Jun 12, 2009
How I explained WTF Twitter is to my Dad
My dad and I have been working on a plan for a website to promote his business valuation report for a few months now. We’ve decided on a structure and plan and we’re ready to move forward.
During this conversation, the topic of how to market and promote the site came up. Dad has already joined LinkedIn and, with a little help, gotten his profile up and running. The site that inevitably came up after that was Twitter. I can’t say I was surprised; I saw a few articles in his pile of “things to discuss” so I knew the question was coming: “WTF is Twitter?”
In the end, Twitter is different things for different people but the information below definitely got a sincere “A-HA” out of dad.
Twitter is digital networking
When I first started this whole gig, someone told me “you have to get out there and network.” I’m a very social person but the idea of hob-gobbling with a bunch of people I didn’t know for business purposes made me queasy. Why would I talk to a stranger about a business relationship if I didn’t already know we were a good match? This is the same reason I never did well in the bar scene…

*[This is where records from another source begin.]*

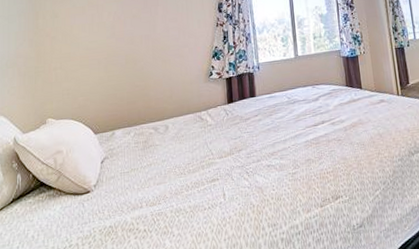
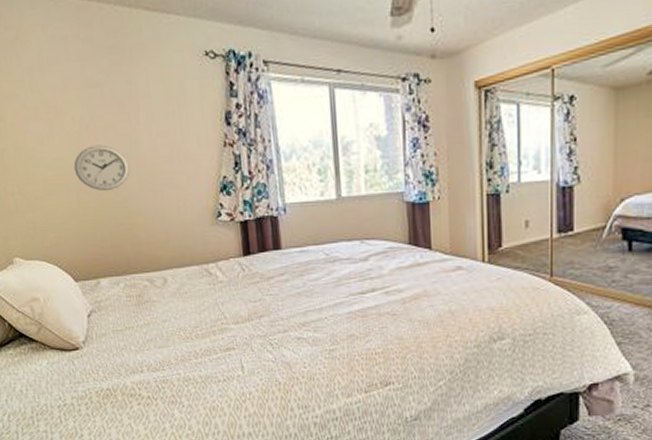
wall clock: none [105,30,147,63] -> present [73,145,130,191]

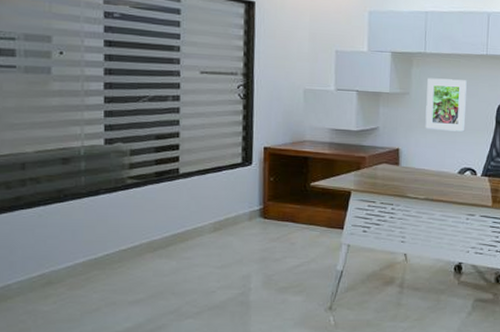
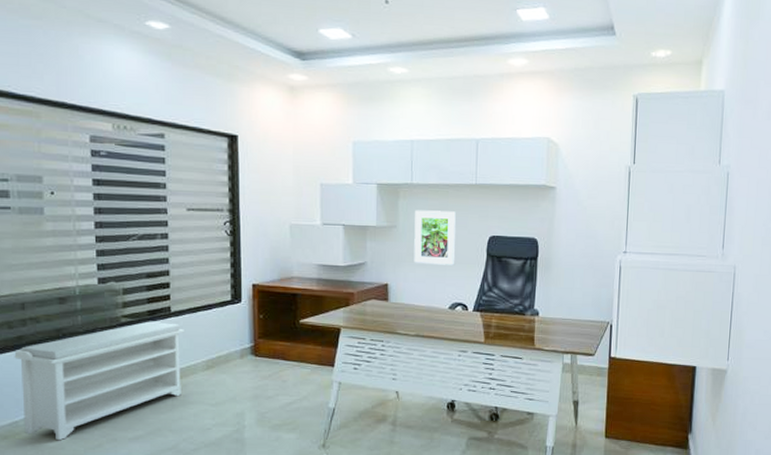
bench: none [10,182,193,305] -> present [14,321,185,441]

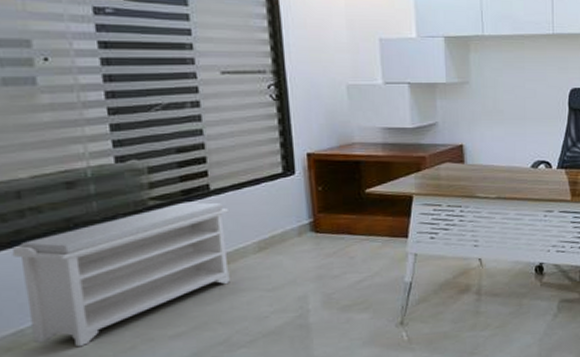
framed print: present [414,210,456,265] -> none [488,63,536,122]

But I digress… Twitter turns this whole networking thing on its head. Making a connection with someone (by following them to see their updates or mentioning them using their name [@joshcanhelp]) is easy and non-committal. Knowing that you want to connect with them is also very easy (read their bio and check out their link). The barrier to connection is very, very low.
That doesn’t mean you can’t go a step further. You can have a short conversation with someone you’ve never met before (or may never have an opportunity to meet). This is powerful and the basis of a few off-line business relationships I’ve made. When making a connection is easy and taking the next step is just as easy, you have a powerful tool to meet relevant people and exchange ideas very efficiently.
Twitter is the best content hot off the presses
Staying on top of your industry is time-consuming to say the least. If you’re in an industry you enjoy, it’s fun too but that doesn’t mean it’s any easier (might even be harder in that case). If only there was a way to gauge content relevancy on the web…
Here’s another way I use Twitter. The people I follow are mostly people in the SEO, web design, development, business, and communication communities. Since every third tweet I see is an article, I’m getting exposed to a LOT of different articles, new pieces, blog posts, and other pages. If I see it with an “RT” in front (retweet… means that someone is reposting someone else’s tweet), that means that it’s been posted at least twice and might be worth a look.
I’ll admit that having a stream of mostly relevant, potentially engaging content is quite a time sink. Still, once you get into the swing of things, you really learn how to scan quickly, gauge your interest, and move along if it doesn’t fit. If I’m in Twitter, I read maybe 10 articles a day (maximum) compared to 50 that I click on.
Twitter is a good time
In the end, nothing you use is a great tool unless you get some kind of enjoyment out of it. Gmail, Remember the Milk, and Dropbox are all things that make my life better and are so simple to use that it’s hard not to use them.
Same goes for Twitter. It’s easy to pick up the lingo, simple to understand the interface, and hard to stay away from for longer than a day. I’ve met many, many interesting people, found paid work, and read some very useful things. The people that I’ve found and follow on Twitter spread positivity, give me feedback when I need it, and really enrich my online life. I haven’t found a BFF on there or anything but I’ve made connections that moved past just replying and retweeting.
This makes it easy for Twitter to be a pretty effective “waste” of time like anything else. I don’t spend more than 15 -30 sporadic minutes on the site in a day and if I find myself going longer I always get the feeling that my “time ROI” is going down (there are only so many interesting people you can find in a day).